Eos Energy Services of New Jersey is attracting attention from investors with a battery that uses a zinc-based design instead of lithium-ion. The company says its battery has the advantage of using widely available components, as opposed to lithium-ion, whose components, like lithium and cobalt, are limited or may become limited. Eon also emphasizes the safety of its batteries in contrast to the flammability of lithium-ion. The company this week announced that it had received a $20 million order from a customer, the largest in the company’s history.

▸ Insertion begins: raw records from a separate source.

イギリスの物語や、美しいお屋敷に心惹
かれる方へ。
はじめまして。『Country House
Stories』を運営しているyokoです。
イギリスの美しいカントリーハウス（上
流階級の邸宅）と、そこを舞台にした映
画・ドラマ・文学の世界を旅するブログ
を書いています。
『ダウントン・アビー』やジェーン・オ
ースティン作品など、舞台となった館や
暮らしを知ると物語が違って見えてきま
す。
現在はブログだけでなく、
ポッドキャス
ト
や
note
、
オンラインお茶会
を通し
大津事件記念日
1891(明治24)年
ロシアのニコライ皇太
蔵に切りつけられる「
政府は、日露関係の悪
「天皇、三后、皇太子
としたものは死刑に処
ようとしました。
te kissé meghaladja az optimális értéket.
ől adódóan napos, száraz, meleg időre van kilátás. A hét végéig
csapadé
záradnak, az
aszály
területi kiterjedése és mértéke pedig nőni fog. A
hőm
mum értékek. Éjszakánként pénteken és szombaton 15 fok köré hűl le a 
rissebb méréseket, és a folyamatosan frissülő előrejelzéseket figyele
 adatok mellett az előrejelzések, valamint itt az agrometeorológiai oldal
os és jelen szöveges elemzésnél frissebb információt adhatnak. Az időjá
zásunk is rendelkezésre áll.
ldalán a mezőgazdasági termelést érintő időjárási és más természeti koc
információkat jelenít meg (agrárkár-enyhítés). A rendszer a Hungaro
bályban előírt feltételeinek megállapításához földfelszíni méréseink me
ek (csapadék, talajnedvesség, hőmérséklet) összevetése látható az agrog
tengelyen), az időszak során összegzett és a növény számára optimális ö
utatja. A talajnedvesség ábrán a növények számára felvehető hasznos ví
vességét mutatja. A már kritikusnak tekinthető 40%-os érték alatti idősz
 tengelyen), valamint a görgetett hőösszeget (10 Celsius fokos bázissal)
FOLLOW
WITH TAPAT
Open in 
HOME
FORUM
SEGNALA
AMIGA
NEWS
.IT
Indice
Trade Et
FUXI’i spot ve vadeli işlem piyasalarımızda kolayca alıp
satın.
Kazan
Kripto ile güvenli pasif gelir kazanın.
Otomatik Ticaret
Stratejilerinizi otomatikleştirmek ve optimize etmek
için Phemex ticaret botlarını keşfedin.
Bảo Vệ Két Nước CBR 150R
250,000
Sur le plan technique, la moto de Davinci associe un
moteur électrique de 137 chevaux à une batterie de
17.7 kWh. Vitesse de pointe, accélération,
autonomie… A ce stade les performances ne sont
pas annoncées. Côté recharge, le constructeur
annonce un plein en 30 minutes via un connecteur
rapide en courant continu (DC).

Form Energy of Massachusetts is developing long-duration batteries that use a sulfur-based design instead of lithium-ion, an approach that allows the battery to discharge electricity for days at a time as opposed to short bursts. Last year, the company announced a pilot project in Minnesota for a 1-megawatt battery that can run for up to 150 hours on a charge.
Quantumscape of California, which is focusing on the EV market, has seen some wild ups and downs in its share price, as investors try to get a handle on whether the company’s much-touted advancements in lithium technology will actually work. Quantumscape uses a solid material, as opposed to a liquid, to conduct electricity between electrodes. The company says its design can lead to longer battery range, quicker charging and less flammability. Volkswagen is among the major investors that see vast potential in Quantumscape’s designs.
The larger point is that we are in a highly speculative period, with scientists and corporate executives making the case for why their approach will be the next big thing.
Gimon sees parallels with the photovoltaic solar boom of the late 2000s, when many companies developed alternatives to silicon-based solar panels, but most of those businesses didn’t last. He said he doesn’t dismiss any particular battery company or technology, but he expects that the industry is entering a period when, for many of the new players, the results will not live up to the hype.
“There is just going to be a lot of red ink,” he said. “It’s the nature of that kind of technological change.”
But let’s not end on that note, since the lithium-ion technology being used in most projects is already proven, and the boom is underway.
Instead, let’s look at the victory lap that Vistra was taking this week, with the announcement that the first phase of the Moss Landing project was now running and connected to the grid. Vistra has said it is considering future phases of this project that would lead to a total of 1,500 megawatts and 6,000 megawatt-hours.
“A battery system of this size and scale has never been built before,” said Curt Morgan, the company’s CEO, about the completion of the first phase. “As our country transitions to a clean energy future, batteries will play a pivotal role and the Vistra Moss Landing project will serve as the model for utility-scale battery storage for years to come.”